§ **Recorded data**:
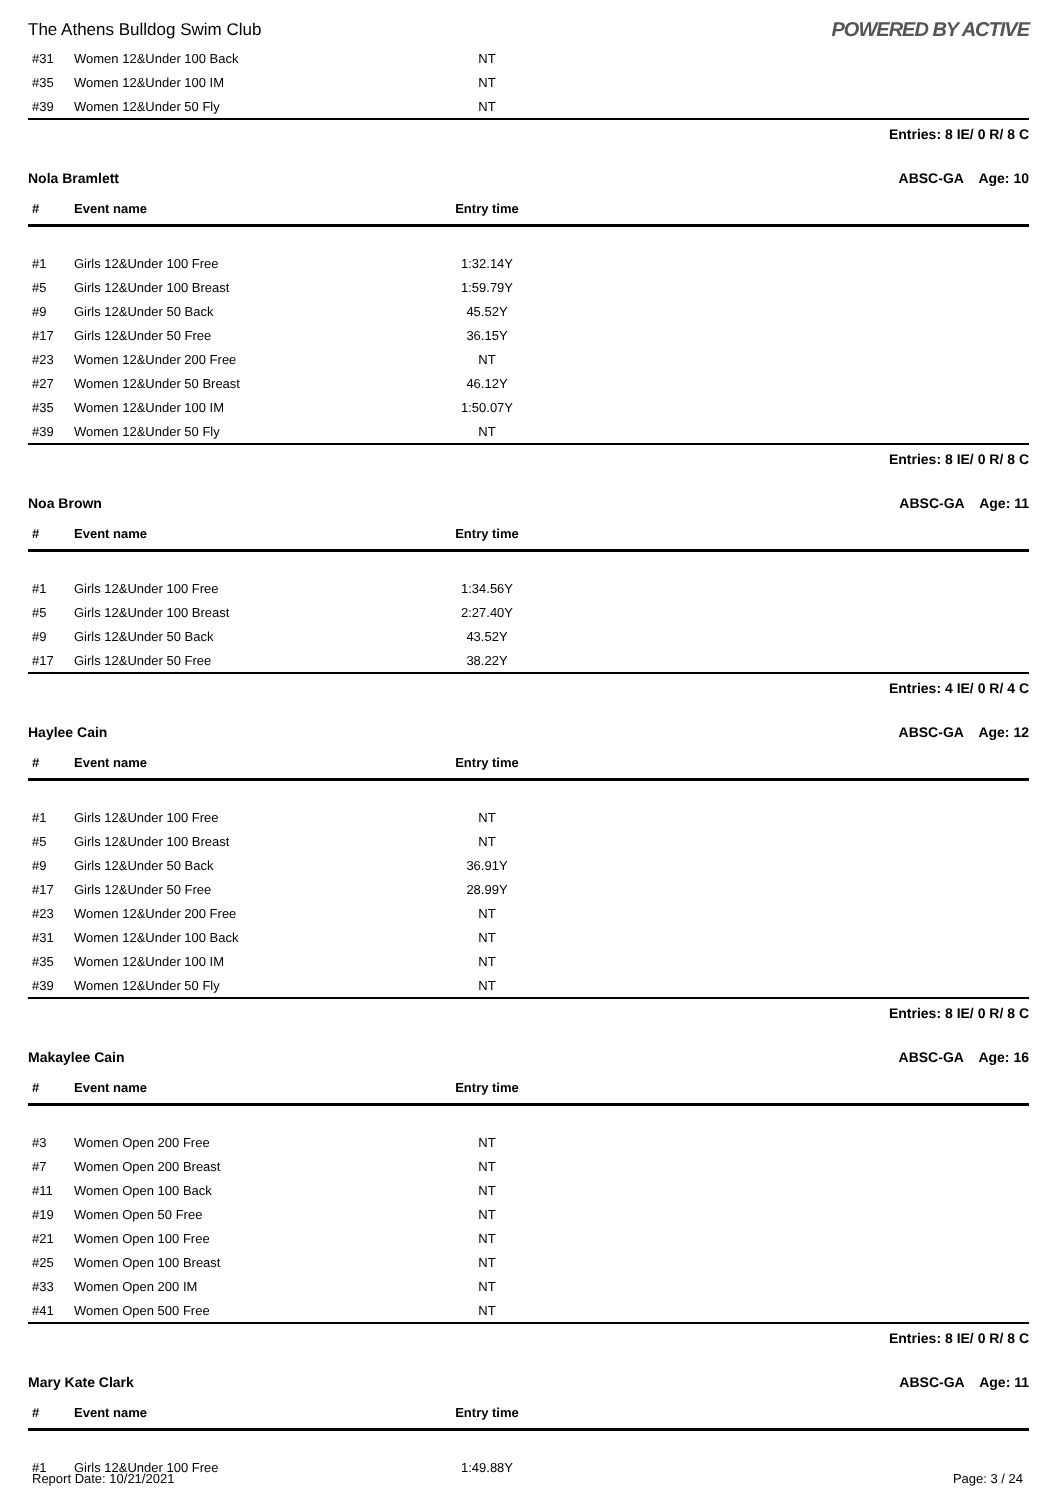The Athens Bulldog Swim Club POWERED BY ACTIVE
| #31 | Women 12&Under 100 Back | NT | |
| #35 | Women 12&Under 100 IM | NT | |
| #39 | Women 12&Under 50 Fly | NT | |
Entries: 8 IE/ 0 R/ 8 C
Nola Bramlett ABSC-GA Age: 10
| # | Event name | Entry time | |
| --- | --- | --- | --- |
| #1 | Girls 12&Under 100 Free | 1:32.14Y | |
| #5 | Girls 12&Under 100 Breast | 1:59.79Y | |
| #9 | Girls 12&Under 50 Back | 45.52Y | |
| #17 | Girls 12&Under 50 Free | 36.15Y | |
| #23 | Women 12&Under 200 Free | NT | |
| #27 | Women 12&Under 50 Breast | 46.12Y | |
| #35 | Women 12&Under 100 IM | 1:50.07Y | |
| #39 | Women 12&Under 50 Fly | NT | |
Entries: 8 IE/ 0 R/ 8 C
Noa Brown ABSC-GA Age: 11
| # | Event name | Entry time | |
| --- | --- | --- | --- |
| #1 | Girls 12&Under 100 Free | 1:34.56Y | |
| #5 | Girls 12&Under 100 Breast | 2:27.40Y | |
| #9 | Girls 12&Under 50 Back | 43.52Y | |
| #17 | Girls 12&Under 50 Free | 38.22Y | |
Entries: 4 IE/ 0 R/ 4 C
Haylee Cain ABSC-GA Age: 12
| # | Event name | Entry time | |
| --- | --- | --- | --- |
| #1 | Girls 12&Under 100 Free | NT | |
| #5 | Girls 12&Under 100 Breast | NT | |
| #9 | Girls 12&Under 50 Back | 36.91Y | |
| #17 | Girls 12&Under 50 Free | 28.99Y | |
| #23 | Women 12&Under 200 Free | NT | |
| #31 | Women 12&Under 100 Back | NT | |
| #35 | Women 12&Under 100 IM | NT | |
| #39 | Women 12&Under 50 Fly | NT | |
Entries: 8 IE/ 0 R/ 8 C
Makaylee Cain ABSC-GA Age: 16
| # | Event name | Entry time | |
| --- | --- | --- | --- |
| #3 | Women Open 200 Free | NT | |
| #7 | Women Open 200 Breast | NT | |
| #11 | Women Open 100 Back | NT | |
| #19 | Women Open 50 Free | NT | |
| #21 | Women Open 100 Free | NT | |
| #25 | Women Open 100 Breast | NT | |
| #33 | Women Open 200 IM | NT | |
| #41 | Women Open 500 Free | NT | |
Entries: 8 IE/ 0 R/ 8 C
Mary Kate Clark ABSC-GA Age: 11
| # | Event name | Entry time | |
| --- | --- | --- | --- |
| #1 | Girls 12&Under 100 Free | 1:49.88Y | |
Report Date: 10/21/2021 Page: 3 / 24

§ **Exercise details**: Output the listing above exactly, excluding all pictures.

§ **Result of this task**:
The Athens Bulldog Swim Club POWERED BY ACTIVE
| #31 | Women 12&Under 100 Back | NT | |
| #35 | Women 12&Under 100 IM | NT | |
| #39 | Women 12&Under 50 Fly | NT | |
Entries: 8 IE/ 0 R/ 8 C
Nola Bramlett ABSC-GA Age: 10
| # | Event name | Entry time | |
| --- | --- | --- | --- |
| #1 | Girls 12&Under 100 Free | 1:32.14Y | |
| #5 | Girls 12&Under 100 Breast | 1:59.79Y | |
| #9 | Girls 12&Under 50 Back | 45.52Y | |
| #17 | Girls 12&Under 50 Free | 36.15Y | |
| #23 | Women 12&Under 200 Free | NT | |
| #27 | Women 12&Under 50 Breast | 46.12Y | |
| #35 | Women 12&Under 100 IM | 1:50.07Y | |
| #39 | Women 12&Under 50 Fly | NT | |
Entries: 8 IE/ 0 R/ 8 C
Noa Brown ABSC-GA Age: 11
| # | Event name | Entry time | |
| --- | --- | --- | --- |
| #1 | Girls 12&Under 100 Free | 1:34.56Y | |
| #5 | Girls 12&Under 100 Breast | 2:27.40Y | |
| #9 | Girls 12&Under 50 Back | 43.52Y | |
| #17 | Girls 12&Under 50 Free | 38.22Y | |
Entries: 4 IE/ 0 R/ 4 C
Haylee Cain ABSC-GA Age: 12
| # | Event name | Entry time | |
| --- | --- | --- | --- |
| #1 | Girls 12&Under 100 Free | NT | |
| #5 | Girls 12&Under 100 Breast | NT | |
| #9 | Girls 12&Under 50 Back | 36.91Y | |
| #17 | Girls 12&Under 50 Free | 28.99Y | |
| #23 | Women 12&Under 200 Free | NT | |
| #31 | Women 12&Under 100 Back | NT | |
| #35 | Women 12&Under 100 IM | NT | |
| #39 | Women 12&Under 50 Fly | NT | |
Entries: 8 IE/ 0 R/ 8 C
Makaylee Cain ABSC-GA Age: 16
| # | Event name | Entry time | |
| --- | --- | --- | --- |
| #3 | Women Open 200 Free | NT | |
| #7 | Women Open 200 Breast | NT | |
| #11 | Women Open 100 Back | NT | |
| #19 | Women Open 50 Free | NT | |
| #21 | Women Open 100 Free | NT | |
| #25 | Women Open 100 Breast | NT | |
| #33 | Women Open 200 IM | NT | |
| #41 | Women Open 500 Free | NT | |
Entries: 8 IE/ 0 R/ 8 C
Mary Kate Clark ABSC-GA Age: 11
| # | Event name | Entry time | |
| --- | --- | --- | --- |
| #1 | Girls 12&Under 100 Free | 1:49.88Y | |
Report Date: 10/21/2021 Page: 3 / 24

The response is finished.